The manual reset relay box is very important. As you point out, if there are standing pilots and you get an off-hours power blip you could otherwise wind up on the early morning news.
 

rambojoe

Senior Member
Location
phoenix az
Occupation
Wireman
ill be up in the sierra nevadas caretaking the running of a adventure camp for kids- 6500' , completely off the grid. and the forest service wants the ansul system changed :( ill be recording the mean sum of notes posted here.

I think the most important thing will be having a pow wow with the ansul company, inspector, fire marshall, engineer, my boss AND the forest service. Sounds like fun, eh? If you've never worked with the USDA forest service....don't. They can make things.... fun! Thank you guys, this is the only forum on the web worth a damn.
 

rambojoe

Senior Member
Location
phoenix az
Occupation
Wireman
crap... forgot that we turn off the generator every night at 9:30. that'll make the gas control relay/reset sorta interesting. again, you guys are awesome.
 

gadfly56

Senior Member
Location
New Jersey
Occupation
Professional Engineer, Fire & Life Safety
ill be up in the sierra nevadas caretaking the running of a adventure camp for kids- 6500' , completely off the grid. and the forest service wants the ansul system changed :( ill be recording the mean sum of notes posted here.

I think the most important thing will be having a pow wow with the ansul company, inspector, fire marshall, engineer, my boss AND the forest service. Sounds like fun, eh? If you've never worked with the USDA forest service....don't. They can make things.... fun! Thank you guys, this is the only forum on the web worth a damn.

Enjoy your high mountain adventure!

When you say they want the Ansul system "changed", did you mean "charged" or "replaced"? And is it an actual Ansul system or one of the others folks refer to as "Ansul" - Kidde, Badger, Buckeye, Range Guard, Amerex, Pyro-Chem, ProTex, etc? I have personal experience servicing all of them and have designed about 100 installations using Kidde or Buckeye. If the moderators don't mind you can use this thread to ask questions and I hope the answers (assuming I have them!) will be useful to other members. Or PM me if you'd rather.
 

rambojoe

Senior Member
Location
phoenix az
Occupation
Wireman
Enjoy your high mountain adventure!

When you say they want the Ansul system "changed", did you mean "charged" or "replaced"? And is it an actual Ansul system or one of the others folks refer to as "Ansul" - Kidde, Badger, Buckeye, Range Guard, Amerex, Pyro-Chem, ProTex, etc?

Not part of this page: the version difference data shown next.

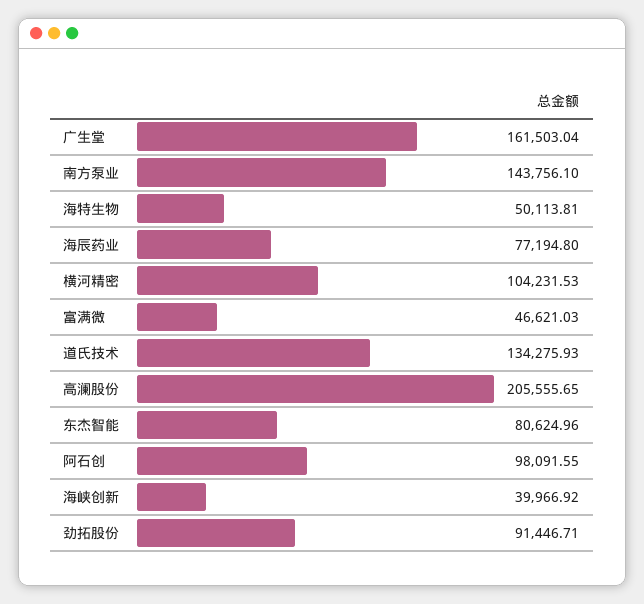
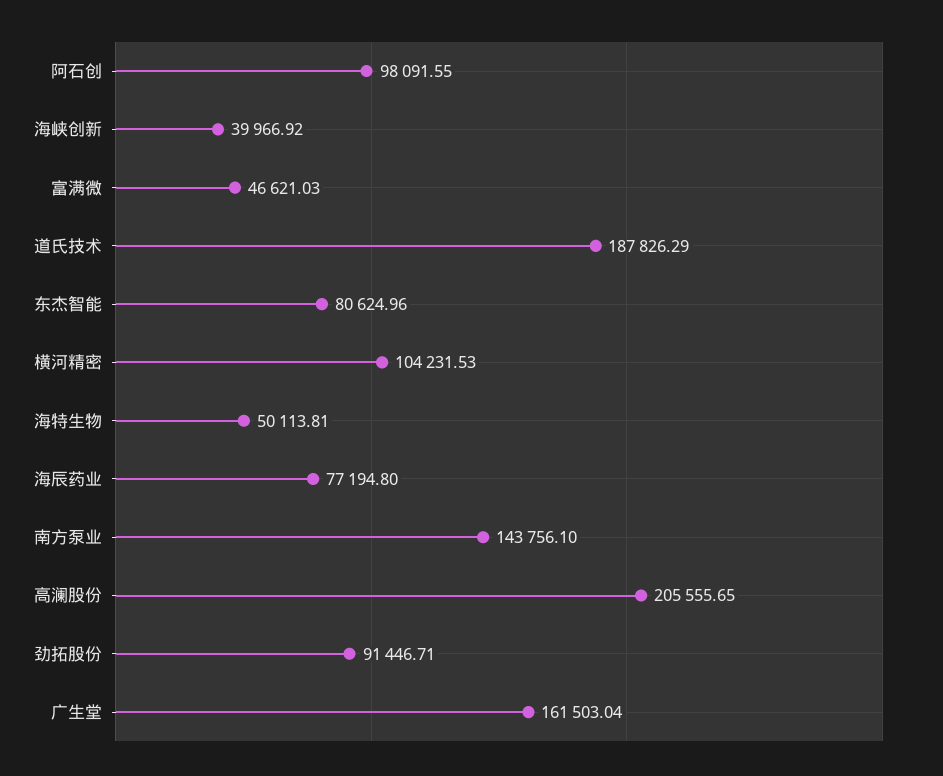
  {
    "广生堂": 161503.04,
    "南方泵业": 143756.1,
    "海特生物": 50113.81,
    "海辰药业": 77194.8,
    "横河精密": 104231.53,
    "富满微": 46621.03,
-   "道氏技术": 134275.93,
+   "道氏技术": 187826.29,
    "高澜股份": 205555.65,
    "东杰智能": 80624.96,
    "阿石创": 98091.55,
    "海峡创新": 39966.92,
    "劲拓股份": 91446.71
  }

I have personal experience servicing all of them and have designed about 100 installations using Kidde or Buckeye. If the moderators don't mind you can use this thread to ask questions and I hope the answers (assuming I have them!) will be useful to other members. Or PM me if you'd rather.

its a old stand alone ansul if you will, just a couple of jets at the hood and a shutoff at gas. i did catch wind of one ahj saying all power in kitchen needs to be shut off. i bet the boss missunderstood! i do know ill get the control box and make life easy...no service up there but ill contact you if needed! thank you
 

kwired

Electron manager
Location
NE Nebraska
The micro-switch is a mechanical relay. It receives an outside "signal", changes state, and can open or close an electrical circuit.

You are correct about wiring outside the controller box; this is true for every system out there.

Using a shunt trip for the shut down of electrical power is common, but I prefer a contactor.

The manual reset relay box is very important. As you point out, if there are standing pilots and you get an off-hours power blip you could otherwise wind up on the early morning news.
If a standing pilot goes out then the thermocouple (or other pilot monitor) should close the pilot valve.